EXTRACT section start

Over at H.E. Ellis, she’s been celebrating her 100th post with 10 lists of top 10’s. In one of them, she mentioned the song “Goodbye Horses” being forever rendered creepy by the movie The Silence of the Lambs. Now, it’s not a particularly good song, really, but it got me thinking about songs that, because of a particularly association, inspire a totally irrational response.

"Sir, don't act so put out. I asked very nicely for you to turn off the song, and you declined, okay? And I think you owe the gentleman I hurled through the glass a gift certificate."
For example, I had a job many years ago that I hated. Hated. Oh my God, I hated that job. I needed something for extra money and it fit my schedule, but anyone who ever came in to the store (whose name I won’t say, so I’ll make up something impossible to decode), was greeted with, “Hi, welcome to Beer Fun Slimports, I’m only working here because I’m doing post-grad work to get my teaching license and this fits my busy schedule and it’s within walking distance of my apartment. Normally I wouldn’t even shop here, like, ever. How can I help you?” So, they had a 60-minute loop of music that played all day, every day, and to this day if I hear “Walking In Memphis” I immediately get twitchy and mad and want to throw someone through a window. Not a good song, but a benign song, and one that shouldn’t inspire window hurlage.

EXTRACT section end
PROVIDED RECORDS section start

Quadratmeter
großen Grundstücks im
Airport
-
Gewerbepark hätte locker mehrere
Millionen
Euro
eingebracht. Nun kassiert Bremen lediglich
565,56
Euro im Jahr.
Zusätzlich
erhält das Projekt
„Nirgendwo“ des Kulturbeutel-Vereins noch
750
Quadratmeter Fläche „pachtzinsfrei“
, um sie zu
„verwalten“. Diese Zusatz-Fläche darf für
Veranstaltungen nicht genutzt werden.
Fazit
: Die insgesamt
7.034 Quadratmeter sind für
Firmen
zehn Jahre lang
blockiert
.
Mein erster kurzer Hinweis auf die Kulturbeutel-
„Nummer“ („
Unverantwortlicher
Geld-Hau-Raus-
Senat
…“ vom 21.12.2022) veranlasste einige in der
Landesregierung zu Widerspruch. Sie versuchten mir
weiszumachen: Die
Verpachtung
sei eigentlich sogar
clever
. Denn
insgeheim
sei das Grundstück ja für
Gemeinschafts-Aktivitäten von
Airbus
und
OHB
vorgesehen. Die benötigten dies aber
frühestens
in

PROVIDED RECORDS section end

DIRECTIONS:
a) Return the passage of the post about songs from "Over at H.E." to "totally irrational response.".
b) Identify each line in the entries that contains the string "Kulturbeutel", matching case, and copy those lines.

ANSWERS TO THE PROBLEMS:
a)
Over at H.E. Ellis, she’s been celebrating her 100th post with 10 lists of top 10’s. In one of them, she mentioned the song “Goodbye Horses” being forever rendered creepy by the movie The Silence of the Lambs. Now, it’s not a particularly good song, really, but it got me thinking about songs that, because of a particularly association, inspire a totally irrational response.

b)
„Nirgendwo“ des Kulturbeutel-Vereins noch
Mein erster kurzer Hinweis auf die Kulturbeutel-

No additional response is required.